For $z \in \mathbb{C}^*$ define $h_z : \mathbb{C}^* \to \mathbb{C}^*, h_z (\zeta) = -z \zeta$. This is a homeomorphism with inverse $h_{1/z}$. We have $h_z(-1) = z$. If $w$ is a square root of $-z$, we get $p(h_w(\zeta)) = w^2 \zeta^2 = -z \zeta^2 = h_z(p(\zeta))$, i.e. $p \circ h_w = h_z \circ p$.
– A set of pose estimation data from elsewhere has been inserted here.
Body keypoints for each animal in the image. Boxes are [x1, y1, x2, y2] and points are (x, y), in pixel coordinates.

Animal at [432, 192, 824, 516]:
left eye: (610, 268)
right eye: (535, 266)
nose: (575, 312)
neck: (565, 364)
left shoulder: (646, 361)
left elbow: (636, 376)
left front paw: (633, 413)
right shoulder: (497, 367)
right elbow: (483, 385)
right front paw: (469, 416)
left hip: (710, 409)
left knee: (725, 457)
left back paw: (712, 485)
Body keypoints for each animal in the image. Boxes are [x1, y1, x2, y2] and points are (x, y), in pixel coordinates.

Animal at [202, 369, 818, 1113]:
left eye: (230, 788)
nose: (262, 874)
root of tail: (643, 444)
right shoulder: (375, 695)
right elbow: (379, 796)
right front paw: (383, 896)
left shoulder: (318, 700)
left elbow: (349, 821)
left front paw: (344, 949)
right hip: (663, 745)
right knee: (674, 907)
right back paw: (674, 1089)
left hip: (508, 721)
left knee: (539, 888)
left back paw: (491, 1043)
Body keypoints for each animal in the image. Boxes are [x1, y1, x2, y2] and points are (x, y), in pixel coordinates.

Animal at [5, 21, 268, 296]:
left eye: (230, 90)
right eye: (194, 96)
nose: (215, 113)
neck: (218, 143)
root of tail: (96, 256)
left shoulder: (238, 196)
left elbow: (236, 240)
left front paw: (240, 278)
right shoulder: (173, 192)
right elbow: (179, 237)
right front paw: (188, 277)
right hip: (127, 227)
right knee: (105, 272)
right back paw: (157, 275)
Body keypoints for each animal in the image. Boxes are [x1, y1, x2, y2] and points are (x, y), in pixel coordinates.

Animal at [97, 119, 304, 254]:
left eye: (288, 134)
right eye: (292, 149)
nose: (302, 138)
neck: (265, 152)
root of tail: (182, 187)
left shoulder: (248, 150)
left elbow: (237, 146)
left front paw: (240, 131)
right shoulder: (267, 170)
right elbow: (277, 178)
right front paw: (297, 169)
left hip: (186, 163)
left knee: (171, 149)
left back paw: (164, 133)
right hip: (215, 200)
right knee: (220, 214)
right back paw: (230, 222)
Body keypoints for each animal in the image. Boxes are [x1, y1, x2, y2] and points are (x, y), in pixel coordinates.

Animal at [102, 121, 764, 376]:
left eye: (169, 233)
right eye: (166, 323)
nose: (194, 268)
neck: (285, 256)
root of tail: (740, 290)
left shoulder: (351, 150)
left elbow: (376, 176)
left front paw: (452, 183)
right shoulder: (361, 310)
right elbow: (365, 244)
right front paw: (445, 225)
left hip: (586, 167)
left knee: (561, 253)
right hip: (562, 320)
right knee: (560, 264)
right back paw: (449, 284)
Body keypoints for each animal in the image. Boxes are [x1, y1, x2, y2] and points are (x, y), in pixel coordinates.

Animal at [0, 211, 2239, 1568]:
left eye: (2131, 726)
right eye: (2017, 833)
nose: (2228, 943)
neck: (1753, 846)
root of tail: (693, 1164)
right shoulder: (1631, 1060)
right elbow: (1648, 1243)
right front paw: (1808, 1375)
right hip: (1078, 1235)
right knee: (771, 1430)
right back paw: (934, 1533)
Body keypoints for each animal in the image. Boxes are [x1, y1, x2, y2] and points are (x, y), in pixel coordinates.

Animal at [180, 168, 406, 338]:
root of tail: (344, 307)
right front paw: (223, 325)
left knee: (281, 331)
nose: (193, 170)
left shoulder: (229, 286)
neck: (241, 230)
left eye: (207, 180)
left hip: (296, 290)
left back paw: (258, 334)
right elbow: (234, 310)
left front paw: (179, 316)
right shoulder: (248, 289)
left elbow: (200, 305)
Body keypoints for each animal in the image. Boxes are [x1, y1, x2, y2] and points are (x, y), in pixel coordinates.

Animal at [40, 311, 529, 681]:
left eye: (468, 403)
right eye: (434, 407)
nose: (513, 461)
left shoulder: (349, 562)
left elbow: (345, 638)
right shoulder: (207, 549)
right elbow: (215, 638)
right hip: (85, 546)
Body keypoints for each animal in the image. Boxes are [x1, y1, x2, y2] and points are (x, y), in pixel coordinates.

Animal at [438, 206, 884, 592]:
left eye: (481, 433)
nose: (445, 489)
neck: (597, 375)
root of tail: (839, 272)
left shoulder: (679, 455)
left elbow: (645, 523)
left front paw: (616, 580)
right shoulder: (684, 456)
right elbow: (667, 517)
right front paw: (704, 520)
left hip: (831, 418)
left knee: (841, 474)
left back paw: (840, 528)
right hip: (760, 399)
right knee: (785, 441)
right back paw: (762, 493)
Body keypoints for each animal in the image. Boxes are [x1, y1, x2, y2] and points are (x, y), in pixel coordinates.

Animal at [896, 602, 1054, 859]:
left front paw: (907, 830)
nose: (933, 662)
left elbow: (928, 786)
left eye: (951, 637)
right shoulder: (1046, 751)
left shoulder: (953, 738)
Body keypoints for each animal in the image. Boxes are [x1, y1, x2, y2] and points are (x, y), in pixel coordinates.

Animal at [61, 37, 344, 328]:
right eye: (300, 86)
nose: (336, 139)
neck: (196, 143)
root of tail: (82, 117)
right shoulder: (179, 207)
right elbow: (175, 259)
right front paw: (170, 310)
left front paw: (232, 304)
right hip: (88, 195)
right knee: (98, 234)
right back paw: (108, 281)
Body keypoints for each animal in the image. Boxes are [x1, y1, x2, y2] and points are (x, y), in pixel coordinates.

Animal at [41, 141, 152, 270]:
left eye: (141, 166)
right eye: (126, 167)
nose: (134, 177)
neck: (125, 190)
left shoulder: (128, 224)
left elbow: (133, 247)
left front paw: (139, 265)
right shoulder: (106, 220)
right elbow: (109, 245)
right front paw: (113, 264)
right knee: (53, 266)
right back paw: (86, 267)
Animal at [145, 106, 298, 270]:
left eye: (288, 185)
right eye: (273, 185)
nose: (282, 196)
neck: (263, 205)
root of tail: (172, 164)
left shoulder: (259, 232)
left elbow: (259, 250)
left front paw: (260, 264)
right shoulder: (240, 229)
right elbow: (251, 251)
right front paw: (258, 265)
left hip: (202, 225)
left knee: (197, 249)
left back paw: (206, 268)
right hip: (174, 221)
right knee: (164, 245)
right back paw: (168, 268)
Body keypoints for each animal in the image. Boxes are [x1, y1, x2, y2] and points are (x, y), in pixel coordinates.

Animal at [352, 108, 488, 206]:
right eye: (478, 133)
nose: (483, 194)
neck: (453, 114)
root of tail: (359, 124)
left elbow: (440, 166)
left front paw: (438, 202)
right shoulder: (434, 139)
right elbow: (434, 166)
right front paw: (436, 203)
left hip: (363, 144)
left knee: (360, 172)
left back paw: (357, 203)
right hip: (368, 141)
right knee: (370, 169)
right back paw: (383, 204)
Now consider an arbitrary $z \in \mathbb{C}^*$. Let $w$ be a square root of $-z$. $U' = h_z(U)$ is an open neighborhood of $z$ and the sets $V'_\pm = h_w(V_\pm)$ are open and disjoint. We have $p(V'_\pm) = p(h_w(V_\pm)) = h_z(p(V_\pm)) = h_z(U) = U'$. Let $p(z_1) = p(z_2)$ with $z_1, z_2$ either in $V'_+$ or in $V'_-$. Let $\zeta_i = h_w^{-1}(z_i) \in V_\pm$. Since $1/w$ is a square root of $-(1/z)$, we get $p(\zeta_i) = p(h_w^{-1}(z_i)) = p(h_{1/w}(z_i)) = h_{1/z}(p(z_i))$, hence $p(\zeta_1) = p(\zeta_2)$ and we conclude $\zeta_1 = \zeta_2$ and thus $z_1 = z_2$. This shows that $p$ is injective on $V'_\pm$. Therefore $p$ maps $V'_\pm$ homeomorphically onto $U'$. It remains to show that $p^{-1}(U') = V'_+ \cup V'_-$. Let $\zeta \in p^{-1}(U')$, i.e. $p(\zeta) \in U' = h_z(U)$. Thus $\zeta^2 = -z \zeta' = w^2 \zeta'$ with some $\zeta' \in U$. We conclude $p(-\zeta/w) = (-\zeta/w)^2 \in U$, hence $-\zeta/w \in V_\pm$. This means $\zeta = h_w(-\zeta/w) \in h_w(V_\pm) = V'_\pm$.
Remark:
This proof is completely elementary. It does not use any theorems of complex analysis. The only ingredients are the continuity of complex multplication and the fact that each complex number has a root (which can be explictly calculated, see How do I get the square root of a complex number? ).